Here are nine more member-related maladies that will give you nightmares forever.
(If you’re more concerned with your own member, check out Is My Penis Normal?)
The result of a blocked lymph node or a bacterial infection related to chlamydia, this rare condition leaves the penis swollen and twisted, according to a case study from India. Also known as “ram’s horn” penis, drugs can help with the swelling and twisting, and normal urination is achievable—if you turn sideways. But sex may be impossible, the authors say.

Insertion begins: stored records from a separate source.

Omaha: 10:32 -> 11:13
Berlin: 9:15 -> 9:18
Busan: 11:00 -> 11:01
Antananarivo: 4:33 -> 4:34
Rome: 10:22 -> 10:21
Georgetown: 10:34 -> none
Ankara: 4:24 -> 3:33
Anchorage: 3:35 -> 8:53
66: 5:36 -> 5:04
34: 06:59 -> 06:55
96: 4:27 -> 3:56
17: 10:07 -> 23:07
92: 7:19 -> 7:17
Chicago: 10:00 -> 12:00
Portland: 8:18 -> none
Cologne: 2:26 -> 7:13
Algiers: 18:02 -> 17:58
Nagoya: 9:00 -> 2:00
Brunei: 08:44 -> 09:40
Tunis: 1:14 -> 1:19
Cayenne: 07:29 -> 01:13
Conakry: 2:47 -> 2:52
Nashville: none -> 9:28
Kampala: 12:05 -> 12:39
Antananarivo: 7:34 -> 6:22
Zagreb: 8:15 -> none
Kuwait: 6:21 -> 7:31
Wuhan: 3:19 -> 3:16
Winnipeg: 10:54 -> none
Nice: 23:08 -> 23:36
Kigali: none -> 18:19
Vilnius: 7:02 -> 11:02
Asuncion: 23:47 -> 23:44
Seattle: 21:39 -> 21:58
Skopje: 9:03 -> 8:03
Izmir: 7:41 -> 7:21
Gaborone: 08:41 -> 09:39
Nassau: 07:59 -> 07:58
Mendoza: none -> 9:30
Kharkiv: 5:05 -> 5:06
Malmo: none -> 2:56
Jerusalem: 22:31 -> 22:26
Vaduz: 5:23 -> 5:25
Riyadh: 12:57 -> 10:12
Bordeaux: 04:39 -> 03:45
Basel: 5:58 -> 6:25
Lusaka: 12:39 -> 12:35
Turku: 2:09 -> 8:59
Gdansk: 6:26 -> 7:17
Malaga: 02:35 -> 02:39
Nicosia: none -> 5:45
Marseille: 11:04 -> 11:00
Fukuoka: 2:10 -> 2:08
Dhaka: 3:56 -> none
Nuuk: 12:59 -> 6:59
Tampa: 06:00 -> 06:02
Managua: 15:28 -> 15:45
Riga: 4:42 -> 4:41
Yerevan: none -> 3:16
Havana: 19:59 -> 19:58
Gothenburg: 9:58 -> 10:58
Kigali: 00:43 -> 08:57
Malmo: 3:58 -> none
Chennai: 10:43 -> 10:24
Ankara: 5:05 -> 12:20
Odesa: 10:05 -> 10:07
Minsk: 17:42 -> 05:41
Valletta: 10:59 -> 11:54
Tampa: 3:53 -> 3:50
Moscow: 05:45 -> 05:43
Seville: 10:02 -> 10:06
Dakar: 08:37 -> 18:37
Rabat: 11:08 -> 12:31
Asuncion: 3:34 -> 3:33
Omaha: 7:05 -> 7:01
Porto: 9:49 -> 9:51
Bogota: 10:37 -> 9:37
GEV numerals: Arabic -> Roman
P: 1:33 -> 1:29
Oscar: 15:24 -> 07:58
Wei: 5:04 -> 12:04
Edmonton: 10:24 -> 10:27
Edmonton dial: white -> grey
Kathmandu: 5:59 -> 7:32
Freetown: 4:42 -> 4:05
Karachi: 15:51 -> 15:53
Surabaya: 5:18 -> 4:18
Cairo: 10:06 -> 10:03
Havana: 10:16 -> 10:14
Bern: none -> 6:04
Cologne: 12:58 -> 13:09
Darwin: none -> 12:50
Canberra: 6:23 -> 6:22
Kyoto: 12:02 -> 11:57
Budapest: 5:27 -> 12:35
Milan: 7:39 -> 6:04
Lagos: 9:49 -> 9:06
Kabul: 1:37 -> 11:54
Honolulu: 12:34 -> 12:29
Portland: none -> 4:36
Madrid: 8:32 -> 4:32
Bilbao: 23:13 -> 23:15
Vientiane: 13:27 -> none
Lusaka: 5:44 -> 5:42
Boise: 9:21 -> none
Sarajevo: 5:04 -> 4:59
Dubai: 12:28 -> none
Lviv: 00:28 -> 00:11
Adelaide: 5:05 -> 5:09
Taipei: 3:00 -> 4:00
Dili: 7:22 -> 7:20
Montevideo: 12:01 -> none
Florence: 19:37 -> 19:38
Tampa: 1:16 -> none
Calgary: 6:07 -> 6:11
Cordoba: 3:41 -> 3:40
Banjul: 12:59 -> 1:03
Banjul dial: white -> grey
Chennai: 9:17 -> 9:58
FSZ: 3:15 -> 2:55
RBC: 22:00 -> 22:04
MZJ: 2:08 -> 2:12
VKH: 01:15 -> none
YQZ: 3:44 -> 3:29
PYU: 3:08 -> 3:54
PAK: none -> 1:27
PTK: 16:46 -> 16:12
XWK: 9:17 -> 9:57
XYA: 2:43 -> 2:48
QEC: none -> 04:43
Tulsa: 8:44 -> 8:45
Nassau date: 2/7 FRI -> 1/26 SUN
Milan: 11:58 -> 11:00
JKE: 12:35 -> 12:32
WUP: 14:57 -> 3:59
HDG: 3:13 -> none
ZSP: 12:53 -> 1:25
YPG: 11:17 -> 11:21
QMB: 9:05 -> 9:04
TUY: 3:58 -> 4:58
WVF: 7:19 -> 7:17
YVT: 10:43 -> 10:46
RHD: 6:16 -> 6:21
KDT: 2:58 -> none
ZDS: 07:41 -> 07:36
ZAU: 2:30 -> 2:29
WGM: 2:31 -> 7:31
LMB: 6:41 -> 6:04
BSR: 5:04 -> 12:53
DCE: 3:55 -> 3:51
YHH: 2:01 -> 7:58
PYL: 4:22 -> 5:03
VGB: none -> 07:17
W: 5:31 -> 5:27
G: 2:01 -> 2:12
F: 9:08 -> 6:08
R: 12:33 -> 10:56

Shoddy bowel surgery or prostate cancer treatment can, in very rare cases, lead to a “fistula”—a tissue tear that connects your urinary canal to your rectum. Telltale signs of this condition are urine dripping from your butt and, yes, feces making its way into your pee channel and bladder. It’s fully reversible, but the recovery is long and difficult, according to materials published by the urology department at the University of Utah.
If the piranhas, caimans, and stingrays aren’t enough to keep you from taking a dip in the Amazon River, maybe this’ll do the trick: The candiru, or “toothpick fish,” has been known to dart into the penis openings of swimming men. Confusing your urethra for a fish’s breathing gill, this freshwater catfish—once inserted—opens a network of umbrella-like spines, allowing it to feast on your blood. Extraction is as painful as you’d imagine.
If part of your penis shaft is accidentally cut away along with foreskin during a botched circumcision, your penis can grow attached to your scrotum as it heals. The result is a shaft “buried,” or stuck, in the layer of fat located around your genitalia. Fortunately, it’s fully correctable through surgery, shows research from Eastern Virginia Medical School.
Trouble with the Curve
A plaque buildup in your penis causes Peyronie’s disease—a dramatic curve in your Johnson that makes erections painful and sex difficult. Even more frightening: Between 65,000 and 120,000 middle-aged men are diagnosed with the disease each year in the United States. Drugs or surgery may help. But a full recovery isn’t guaranteed, says Culley C. Carson III, M.D., of the University of North Carolina.
While there are no bones in your boner, you can “break” your penis’ corpus cavernosa—cylindrical tubes that fill with blood when you have an erection, according to doctors from Ohio State University. If these tubes are bent while you’re hard—usually the result of vigorous sex—they can rupture and cause blood to fill your penis, leading to swelling and permanent deformity or loss of sexual function if not surgically treated immediately, the OSU doctors say.
After drinking too much, most guys have misplaced keys or a wallet—or $100 spent on shots for buddies. But one Dominican Republic man woke up from a bender to find his penis missing. Neighbors of the 64-year-old informed him a dog had attacked him while he was drunk and chewed off his member.
A Permanent Gesture
After having his girlfriend’s initials tattooed on his shaft, an Iranian man enjoyed a 3-month erection followed by a permanent state of semi-rigidness. The cause: abnormally high blood flow resulting from the tattoo artist’s needle going a little too deep. Since he could still have sex, the guy decided he’d just live with it. Think of it as a radical cure for whiskey-dick.
Rough Day at Work
A Florida man filed suit against a staffing agency after his penis and testicles were shorn away by an “industrial peeler.” Designed to lop uneven edges off carpet rolls, the peeler claimed the man’s package after he was assigned to operate the machine without adequate training—or so his lawsuit claims.